Requirement | Reproduce only the lines from the one containing "pinky dip: (141, 36)" through the end of the data, exactly as they stand.

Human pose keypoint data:
--------------------
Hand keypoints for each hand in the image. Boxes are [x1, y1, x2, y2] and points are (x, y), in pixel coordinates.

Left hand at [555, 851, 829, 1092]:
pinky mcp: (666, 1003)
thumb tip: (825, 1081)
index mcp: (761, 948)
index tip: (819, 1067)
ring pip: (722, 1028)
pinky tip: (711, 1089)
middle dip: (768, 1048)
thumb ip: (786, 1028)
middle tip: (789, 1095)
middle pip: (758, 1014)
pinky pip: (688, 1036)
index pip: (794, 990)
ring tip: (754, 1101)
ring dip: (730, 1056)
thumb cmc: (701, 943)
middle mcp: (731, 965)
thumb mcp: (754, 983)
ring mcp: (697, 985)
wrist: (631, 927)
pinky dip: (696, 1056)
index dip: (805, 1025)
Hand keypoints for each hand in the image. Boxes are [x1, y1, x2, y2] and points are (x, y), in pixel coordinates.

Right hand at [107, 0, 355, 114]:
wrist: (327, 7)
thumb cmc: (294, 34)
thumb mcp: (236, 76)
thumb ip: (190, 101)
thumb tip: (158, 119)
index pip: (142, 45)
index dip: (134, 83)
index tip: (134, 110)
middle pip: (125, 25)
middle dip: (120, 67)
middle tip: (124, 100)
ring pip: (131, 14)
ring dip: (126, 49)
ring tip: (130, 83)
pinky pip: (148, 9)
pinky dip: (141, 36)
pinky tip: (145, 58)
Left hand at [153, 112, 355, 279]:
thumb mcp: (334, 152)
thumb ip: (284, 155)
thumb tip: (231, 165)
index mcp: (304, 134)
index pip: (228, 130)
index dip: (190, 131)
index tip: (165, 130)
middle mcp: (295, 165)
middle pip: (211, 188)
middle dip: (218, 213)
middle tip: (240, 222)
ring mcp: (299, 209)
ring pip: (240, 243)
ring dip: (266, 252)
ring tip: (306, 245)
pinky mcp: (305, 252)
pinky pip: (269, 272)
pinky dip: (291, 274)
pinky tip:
--------------------
Answer section |
pinky dip: (141, 36)
pinky tip: (145, 58)
Left hand at [153, 112, 355, 279]:
thumb mcp: (334, 152)
thumb ip: (284, 155)
thumb tip: (231, 165)
index mcp: (304, 134)
index pip: (228, 130)
index dip: (190, 131)
index tip: (165, 130)
middle mcp: (295, 165)
middle pip: (211, 188)
middle dip: (218, 213)
middle tip: (240, 222)
ring mcp: (299, 209)
ring pip: (240, 243)
ring dip: (266, 252)
ring tip: (306, 245)
pinky mcp: (305, 252)
pinky pip: (269, 272)
pinky dip: (291, 274)
pinky tip:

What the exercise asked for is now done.